Exercise instructions :: Without the pictures, copy all the entries below exactly.

------------

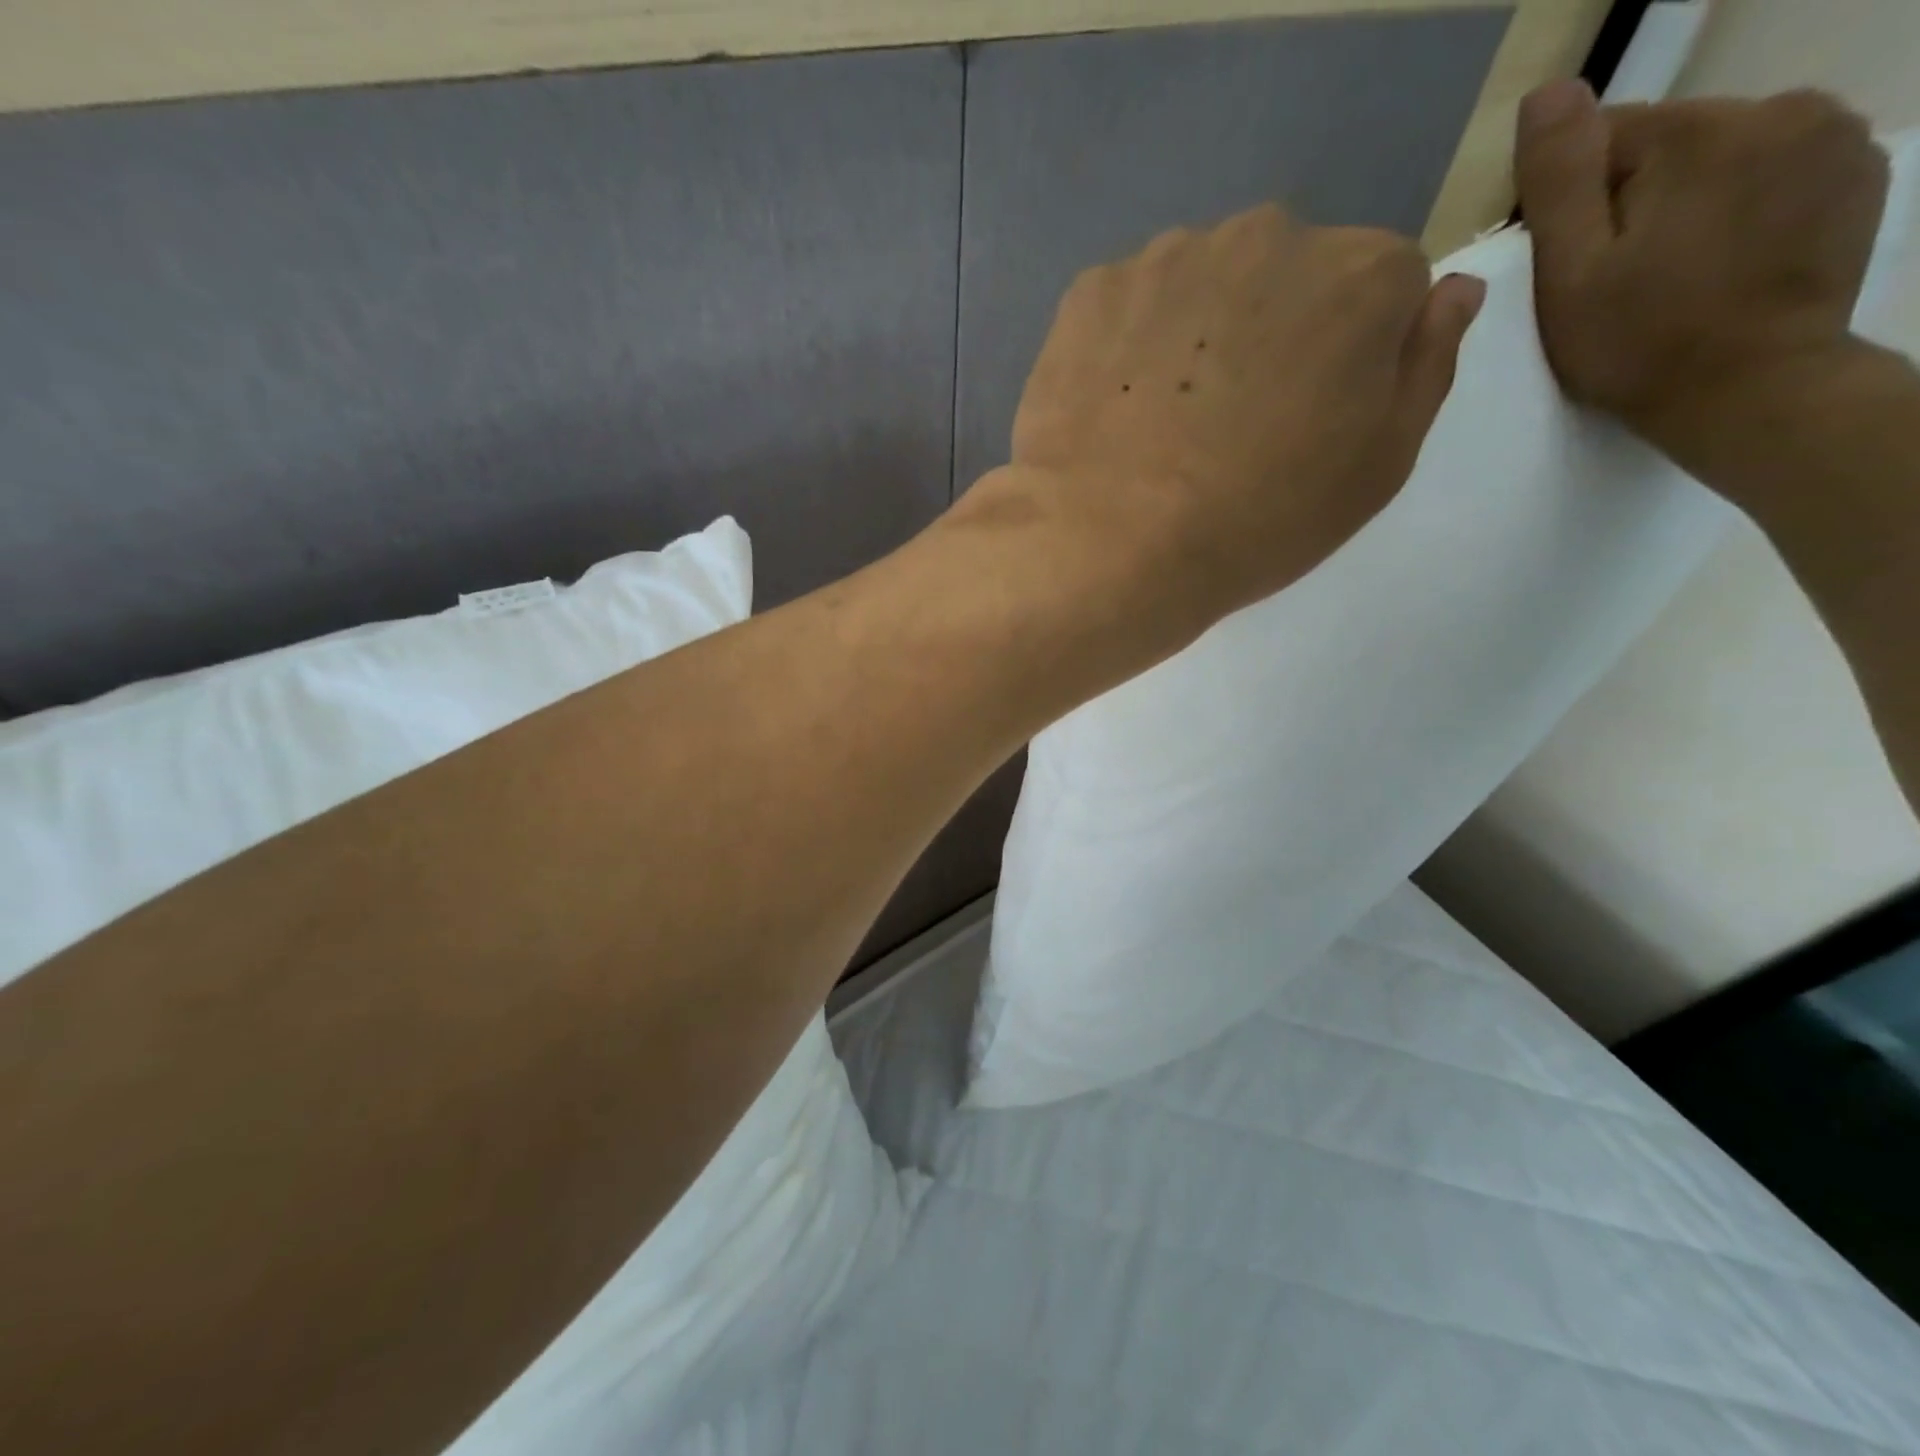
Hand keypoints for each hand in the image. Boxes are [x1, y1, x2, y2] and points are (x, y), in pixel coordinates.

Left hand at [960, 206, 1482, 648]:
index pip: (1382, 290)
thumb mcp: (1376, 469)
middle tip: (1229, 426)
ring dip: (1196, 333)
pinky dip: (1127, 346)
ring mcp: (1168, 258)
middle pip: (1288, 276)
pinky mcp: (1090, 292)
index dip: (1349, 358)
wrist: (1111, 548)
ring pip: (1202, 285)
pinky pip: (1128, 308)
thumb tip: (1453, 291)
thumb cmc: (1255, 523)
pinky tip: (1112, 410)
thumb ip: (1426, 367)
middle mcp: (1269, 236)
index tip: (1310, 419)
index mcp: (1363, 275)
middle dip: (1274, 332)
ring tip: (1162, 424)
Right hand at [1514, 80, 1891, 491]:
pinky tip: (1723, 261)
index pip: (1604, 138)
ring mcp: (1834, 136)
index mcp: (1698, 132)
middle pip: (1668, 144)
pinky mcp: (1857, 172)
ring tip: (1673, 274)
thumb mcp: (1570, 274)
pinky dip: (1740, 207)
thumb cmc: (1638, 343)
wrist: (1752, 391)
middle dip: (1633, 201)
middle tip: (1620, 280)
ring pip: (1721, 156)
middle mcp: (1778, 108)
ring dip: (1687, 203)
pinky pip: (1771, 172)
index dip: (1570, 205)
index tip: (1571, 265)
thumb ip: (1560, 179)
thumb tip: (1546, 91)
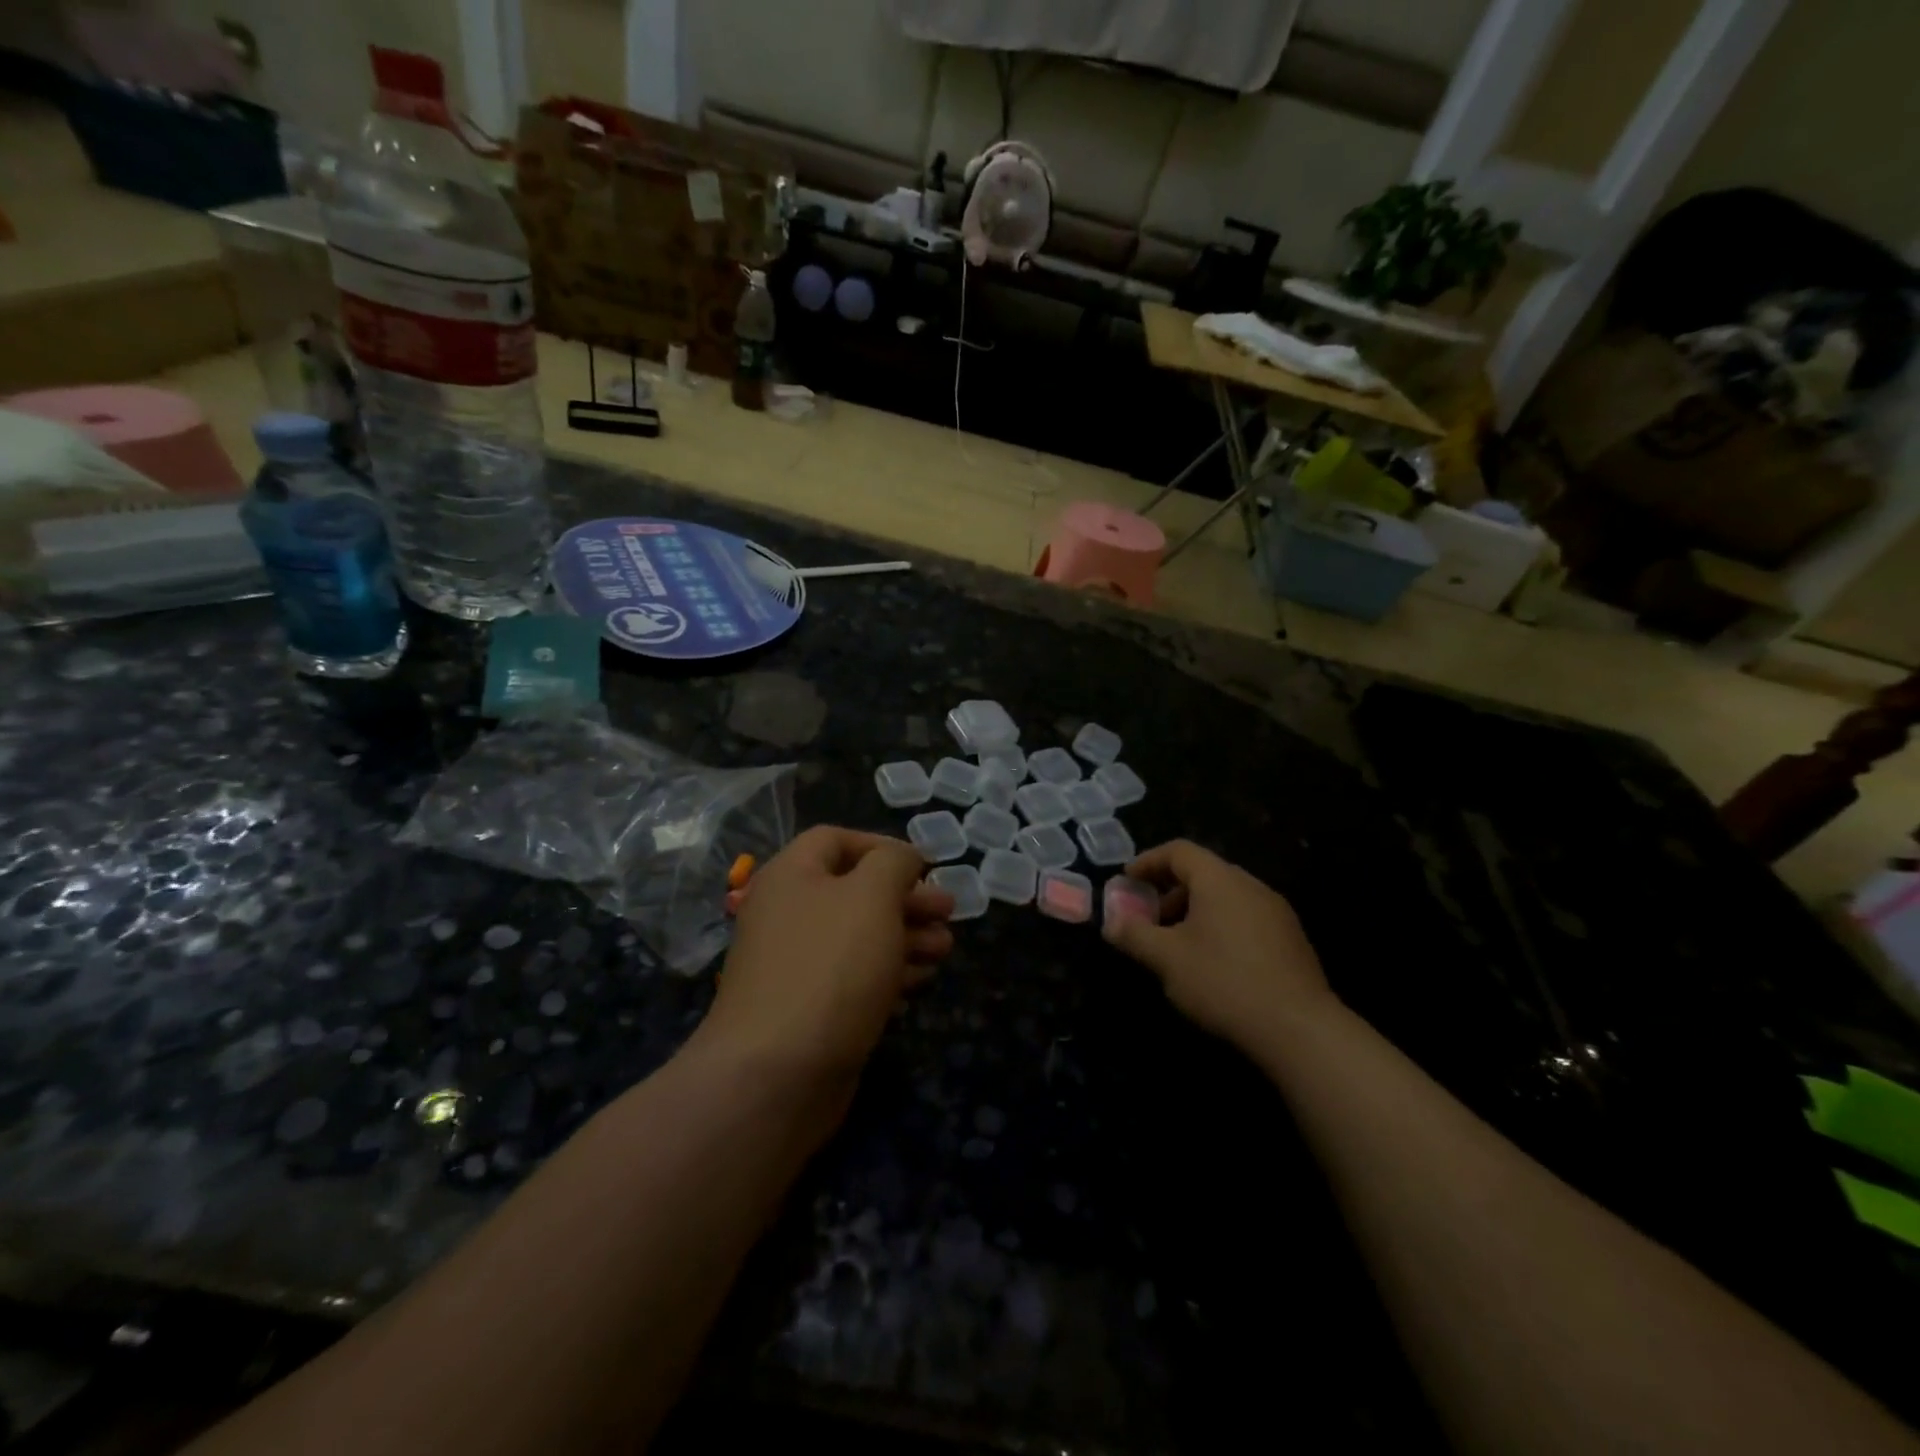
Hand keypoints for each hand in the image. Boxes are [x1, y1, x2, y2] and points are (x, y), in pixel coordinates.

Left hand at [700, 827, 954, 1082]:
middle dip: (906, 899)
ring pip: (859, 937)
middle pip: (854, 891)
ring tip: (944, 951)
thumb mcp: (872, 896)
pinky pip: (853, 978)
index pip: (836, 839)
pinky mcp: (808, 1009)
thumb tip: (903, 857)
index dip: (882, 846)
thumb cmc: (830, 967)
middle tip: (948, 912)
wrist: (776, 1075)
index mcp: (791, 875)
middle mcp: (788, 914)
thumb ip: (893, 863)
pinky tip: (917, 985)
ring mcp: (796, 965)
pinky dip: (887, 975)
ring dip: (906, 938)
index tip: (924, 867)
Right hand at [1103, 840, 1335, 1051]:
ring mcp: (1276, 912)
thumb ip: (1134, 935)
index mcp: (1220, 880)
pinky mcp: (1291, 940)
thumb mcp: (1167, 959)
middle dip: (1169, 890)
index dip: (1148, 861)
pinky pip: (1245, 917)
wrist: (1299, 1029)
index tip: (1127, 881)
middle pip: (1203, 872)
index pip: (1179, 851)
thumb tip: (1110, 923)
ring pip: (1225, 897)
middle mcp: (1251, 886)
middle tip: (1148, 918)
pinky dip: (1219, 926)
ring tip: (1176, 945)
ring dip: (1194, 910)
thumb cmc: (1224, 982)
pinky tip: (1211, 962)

------------

Task answer ::
Hand keypoints for each hand in the image. Boxes are [x1, y1, x2, y2] and points are (x, y), in pixel coordinates.

Left hand at [960, 206, 1482, 648]:
index pip: (1382, 290)
thumb mcp: (1376, 469)
middle tip: (1229, 426)
ring dip: (1196, 333)
pinky dip: (1127, 346)
ring mcp: (1168, 258)
middle pip: (1288, 276)
pinky mcp: (1090, 292)
index dip: (1349, 358)
wrist: (1111, 548)
ring pip: (1202, 285)
pinky pip: (1128, 308)
thumb tip: (1453, 291)
thumb cmc: (1255, 523)
pinky tip: (1112, 410)
thumb ip: (1426, 367)
middle mcp: (1269, 236)
index tip: (1310, 419)
index mcp: (1363, 275)
middle dip: (1274, 332)
ring tip: (1162, 424)
Right hand at [1514, 80, 1891, 491]:
pinky tip: (1723, 261)
index pip: (1604, 138)
ring mcp: (1834, 136)
index mcp: (1698, 132)
middle pip: (1668, 144)
pinky mcp: (1857, 172)
ring tip: (1673, 274)
thumb mcp: (1570, 274)
pinky dip: (1740, 207)
thumb cmc: (1638, 343)
wrist: (1752, 391)
middle dip: (1633, 201)
middle tip: (1620, 280)
ring pip: (1721, 156)
middle mcp: (1778, 108)
ring dip: (1687, 203)
pinky pip: (1771, 172)
index dip: (1570, 205)
index tip: (1571, 265)
thumb ip: (1560, 179)
thumb tip: (1546, 91)
Hand keypoints for each hand in the image. Boxes are [x1, y1, x2, y2] and points are (x, y), in pixel coordinates.

Left hand at [700, 827, 954, 1082]:
middle dip: (906, 899)
ring pip: (859, 937)
middle pip: (854, 891)
ring tip: (944, 951)
thumb mcp: (872, 896)
pinky pip: (853, 978)
index pip: (836, 839)
pinky mcp: (808, 1009)
thumb tip: (903, 857)
index dip: (882, 846)
thumb cmc: (830, 967)
middle tip: (948, 912)
wrist: (776, 1075)
index mcp: (791, 875)
middle mcp: (788, 914)
thumb ip: (893, 863)
pinky tip: (917, 985)
ring mcp: (796, 965)
pinky dip: (887, 975)
ring dip: (906, 938)
index tip: (924, 867)
Right hand at [1103, 840, 1335, 1051]:
ring mcp: (1276, 912)
thumb ip: (1134, 935)
index mcp: (1220, 880)
pinky mcp: (1291, 940)
thumb mcp: (1167, 959)
middle dip: (1169, 890)
index dip: (1148, 861)
pinky pip: (1245, 917)
wrist: (1299, 1029)
index tip: (1127, 881)
middle pip: (1203, 872)
index pip: (1179, 851)
thumb tip: (1110, 923)
ring pip: (1225, 897)
middle mcp: (1251, 886)
middle tip: (1148, 918)
pinky dip: (1219, 926)
ring tip: (1176, 945)
ring dip: (1194, 910)
thumb cmc: (1224, 982)
pinky tip: (1211, 962)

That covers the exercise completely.